A REDAÇÃO
Shows com cachês elevados, direitos autorais, publicidade e investimentos fora dos palcos ajudaram alguns dos principais nomes da música brasileira a construir patrimônios milionários — e, em alguns casos, estimados na casa do bilhão. Sertanejo, pop, MPB, axé e forró aparecem entre os gêneros representados na lista.
Os valores, no entanto, devem ser vistos como estimativas.
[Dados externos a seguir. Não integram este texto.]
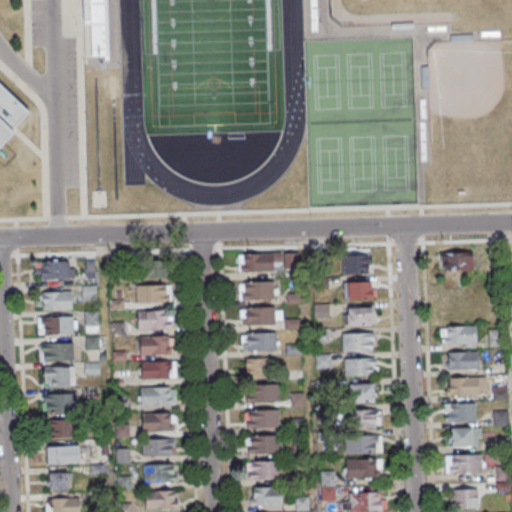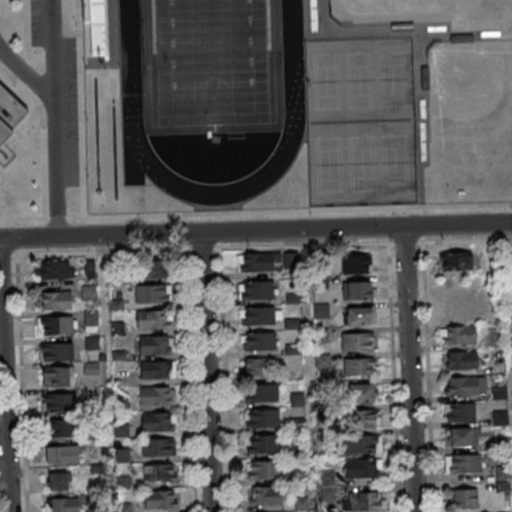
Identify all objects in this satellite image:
park: (409, 10)
road: (54, 46)
park: (209, 62)
park: (209, 62)
road: (25, 77)
park: (390, 80)
park: (357, 81)
park: (324, 82)
track: (209, 95)
building: (10, 113)
building: (10, 114)
park: (470, 115)
park: (393, 163)
road: (56, 164)
park: (360, 164)
park: (327, 165)
road: (256, 231)
building: (268, 261)
building: (456, 261)
building: (357, 263)
building: (155, 268)
building: (54, 269)
building: (257, 290)
building: (357, 290)
building: (88, 292)
building: (153, 293)
building: (294, 298)
building: (55, 299)
building: (459, 310)
building: (358, 315)
building: (260, 316)
building: (153, 319)
building: (91, 320)
building: (57, 324)
road: (508, 324)
building: (458, 335)
building: (357, 341)
building: (91, 342)
building: (259, 342)
building: (155, 344)
building: (56, 351)
building: (461, 360)
building: (257, 366)
building: (91, 367)
building: (359, 367)
building: (157, 369)
road: (410, 369)
road: (205, 372)
building: (58, 375)
building: (465, 385)
building: (260, 393)
building: (361, 393)
building: (157, 395)
building: (58, 402)
road: (4, 411)
building: (460, 411)
building: (262, 418)
building: (364, 418)
building: (157, 421)
building: (61, 428)
building: (463, 436)
building: (263, 444)
building: (362, 445)
building: (157, 447)
building: (61, 454)
building: (463, 463)
building: (362, 469)
building: (263, 470)
building: (159, 472)
building: (57, 480)
building: (266, 496)
building: (464, 498)
building: (160, 499)
building: (364, 502)
building: (62, 504)
building: (301, 504)
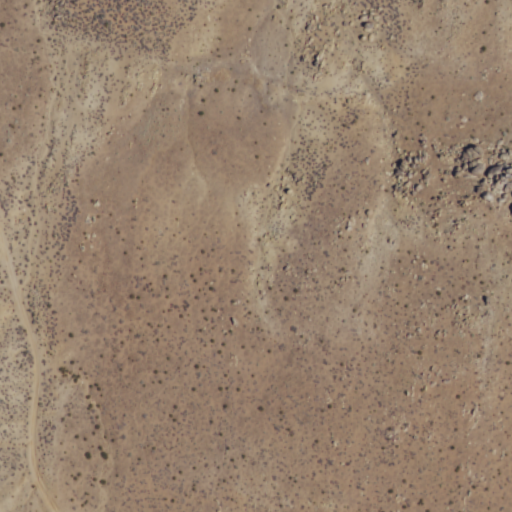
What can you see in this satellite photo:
road: (39, 368)
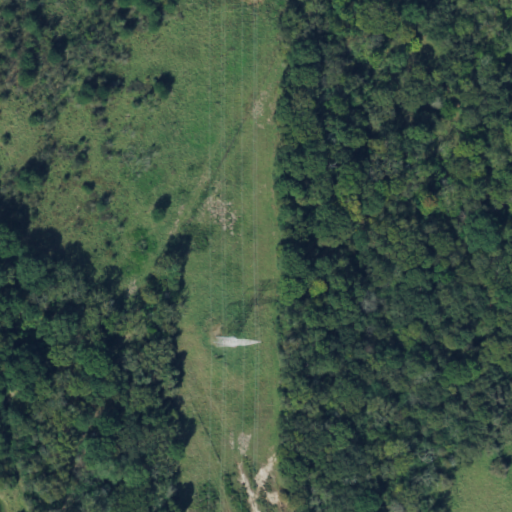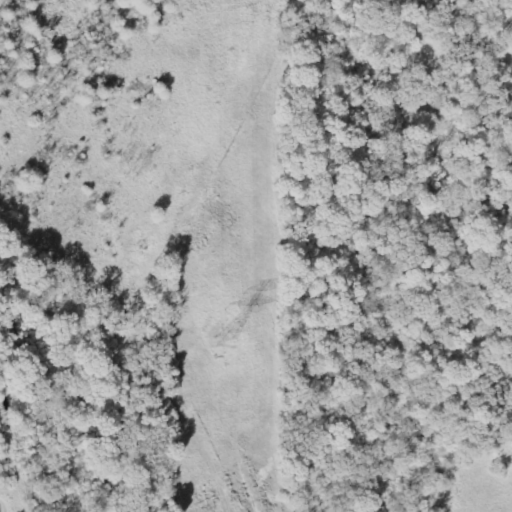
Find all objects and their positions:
power tower: (224, 341)
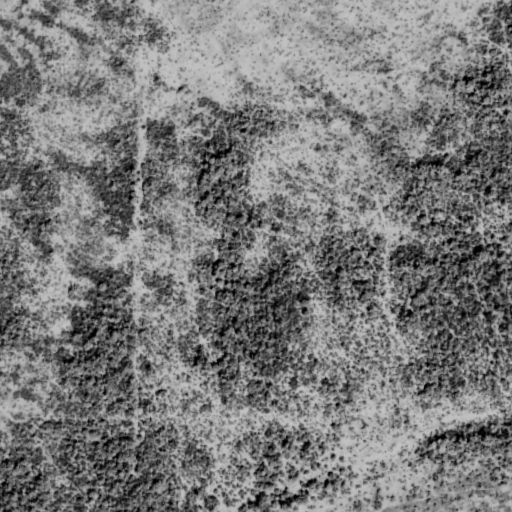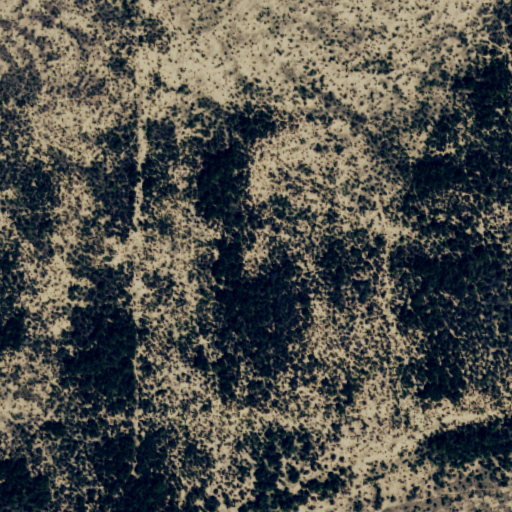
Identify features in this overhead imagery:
road: (90, 256)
Não existe um ranking oficial e auditado que revele o patrimônio pessoal dos cantores brasileiros, e diferentes levantamentos podem apresentar números distintos ao considerar empresas, imóveis, propriedades rurais, participações societárias e outros ativos.
1. Luan Santana — mais de R$ 1 bilhão
Um dos principais nomes do sertanejo brasileiro, Luan Santana ganhou projeção nacional com “Meteoro” e construiu uma carreira marcada por grandes turnês e contratos comerciais. Além da música, estimativas sobre sua fortuna consideram investimentos empresariais, imóveis e outros negócios.
2. Gusttavo Lima — cerca de R$ 1 bilhão
Gusttavo Lima combina os ganhos de uma das agendas mais valorizadas do sertanejo com negócios realizados fora dos palcos. Fazendas, imóveis, empresas e investimentos ligados à própria marca são apontados entre os ativos associados ao patrimônio do cantor.
3. Roberto Carlos — entre R$ 800 milhões e R$ 1 bilhão
Com mais de seis décadas de carreira, Roberto Carlos mantém uma das marcas mais consolidadas da música nacional. Shows, contratos comerciais e os direitos sobre um extenso catálogo de músicas ajudam a explicar as estimativas que colocam o cantor entre os mais ricos do país.
4. Marília Mendonça — espólio estimado em cerca de R$ 650 milhões
Mesmo após a morte da cantora, em 2021, sua obra continua movimentando receitas com streaming, direitos autorais, reproduções e licenciamentos. Os valores atribuídos ao patrimônio correspondem ao espólio deixado pela artista e não representam uma fortuna pessoal atual.
5. Wesley Safadão — cerca de R$ 600 milhões
Além da carreira nos palcos, Wesley Safadão ampliou sua atuação no mercado do entretenimento. Produção de eventos e outros negócios são apontados, ao lado dos shows e das receitas musicais, como parte da construção de seu patrimônio.
6. Anitta — cerca de R$ 500 milhões
A internacionalização da carreira ampliou as fontes de receita de Anitta. Turnês, publicidade, streaming, contratos com marcas internacionais e participações em negócios são alguns dos fatores considerados nas estimativas sobre a fortuna da cantora.
7. Ivete Sangalo — cerca de R$ 350 milhões
Com uma carreira que atravessa décadas, Ivete Sangalo mantém presença constante em grandes eventos, campanhas publicitárias e projetos televisivos. A cantora também acumulou receitas provenientes de shows, direitos musicais e investimentos ao longo de sua trajetória.
8. Michel Teló — cerca de R$ 350 milhões
O alcance internacional de “Ai Se Eu Te Pego” colocou Michel Teló em mercados fora do Brasil e ampliou sua projeção comercial. Desde então, o artista manteve atividades em shows, televisão, publicidade e outros investimentos.
9. Zezé Di Camargo — cerca de R$ 200 milhões
Mais de três décadas de sucesso com Luciano garantiram a Zezé Di Camargo receitas provenientes de discos, apresentações e direitos autorais. Negócios ligados ao agronegócio e ao setor imobiliário também são associados ao patrimônio do sertanejo.
10. Leonardo — cerca de R$ 200 milhões
Leonardo encerra o ranking com um patrimônio estimado em aproximadamente R$ 200 milhões. Além de permanecer no circuito de grandes shows sertanejos, o cantor possui atividades relacionadas a propriedades rurais, pecuária, imóveis e outros empreendimentos.
De onde vêm as fortunas?
Os cachês dos shows representam apenas uma parcela das receitas acumuladas por artistas desse porte. Direitos autorais, streaming, publicidade, imóveis, empresas, propriedades rurais e participações em outros negócios ajudam a diversificar as fontes de renda e podem representar uma parcela significativa do patrimônio.
Como não há divulgação pública e auditada do patrimônio completo desses artistas, os números apresentados são estimativas e podem variar significativamente conforme a fonte e os ativos considerados. Por isso, a ordem do ranking não deve ser interpretada como uma classificação financeira oficial.